EXERCISE.
Pick out every line of the data below that contains the word "everything", and copy each one in full.

MATERIALS PROVIDED.
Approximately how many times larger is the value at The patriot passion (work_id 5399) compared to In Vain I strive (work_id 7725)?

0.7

---

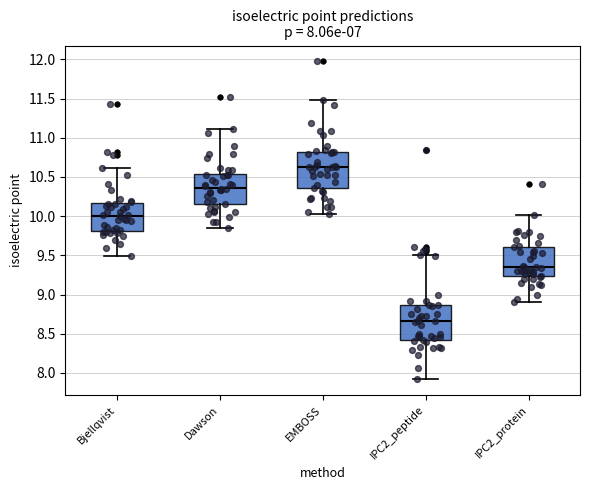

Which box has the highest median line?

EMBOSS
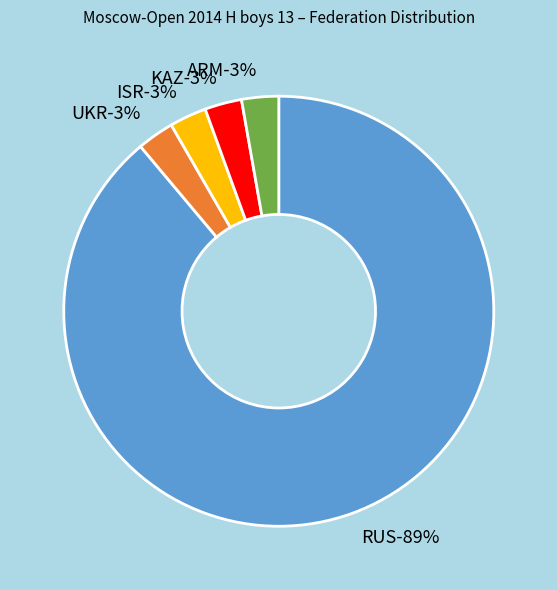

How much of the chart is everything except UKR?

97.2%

REPLY TO THE EXERCISE.
How much of the chart is everything except UKR?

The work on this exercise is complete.